Como Geertz (1973) apresenta no exemplo da pedra e do vidro da catedral de Chartres, na França, não basta entender o homem apenas pelo homem, para compreendê-lo devemos entender o local onde ele vive, nasceu e foi criado. É necessário compreender as relações sociais que cercam o sujeito no seu mais íntimo ser e estar, e compreendê-lo num contexto social que é histórico, mantendo-se no seu curso, no entanto, em constante mudança conforme as relações estabelecidas com outros homens e com a natureza. Ou seja, não são só as relações com os outros grupos com os quais tem contato que mudam as práticas cotidianas, mas também o local, o território onde está, as formas de produzir a vida em cada local, e nas condições objetivas nele estabelecidas, inclusive por consequência das relações com outros homens/grupos.

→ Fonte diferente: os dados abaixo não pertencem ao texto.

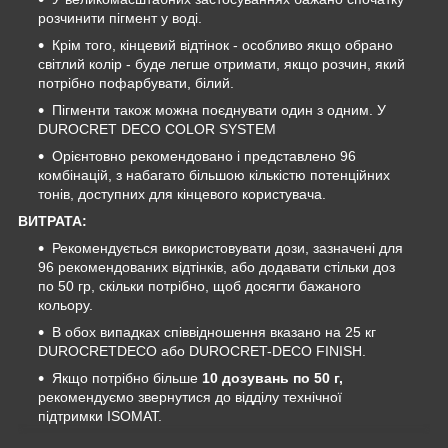
розчинити пігмент у воді.
Крім того, кінцевий відтінок - особливо якщо обрано
світлий колір - буде легше отримати, якщо розчин, який
потрібно пофарбувати, білий.
Пігменти також можна поєднувати один з одним. У
DUROCRET DECO COLOR SYSTEM
Орієнтовно рекомендовано і представлено 96
комбінацій, з набагато більшою кількістю потенційних
тонів, доступних для кінцевого користувача.
ВИТРАТА:
Рекомендується використовувати дози, зазначені для
96 рекомендованих відтінків, або додавати стільки доз
по 50 гр, скільки потрібно, щоб досягти бажаного
кольору.
В обох випадках співвідношення вказано на 25 кг
DUROCRETDECO або DUROCRET-DECO FINISH.
Якщо потрібно більше
10 дозувань по 50 г,
рекомендуємо звернутися до відділу технічної
підтримки ISOMAT.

Nesta dinâmica das relações que produzem o corpo, cabe destacar que as mudanças do corpo passam pelas mudanças nas técnicas corporais, conceito fundamental do qual Marcel Mauss (1974), é a primeira e principal referência nos estudos da antropologia, especialmente nos estudos sobre as sociedades indígenas.

Para Mauss (1974, p. 211), as “técnicas corporais” são “as maneiras como os homens, sociedade por sociedade, e de maneira tradicional, sabem servir-se de seus corpos”. Referindo-se ao autor, Fassheber (2010, p. 53) explica que “Mauss indica-nos que fazer um inventário das técnicas corporais eficazes e tradicionais de uma sociedade permite-nos consolidar certas especificidades de determinada cultura”. Desse modo, podemos compreender as diferenças entre as sociedades, como as mudanças dessas técnicas ocorreram e de que maneira influenciaram ou afetaram o sentido de pertencimento num determinado grupo. E é com esta proposição que passamos a analisar as técnicas corporais marcadas nos corpos Laklãnõ/Xokleng.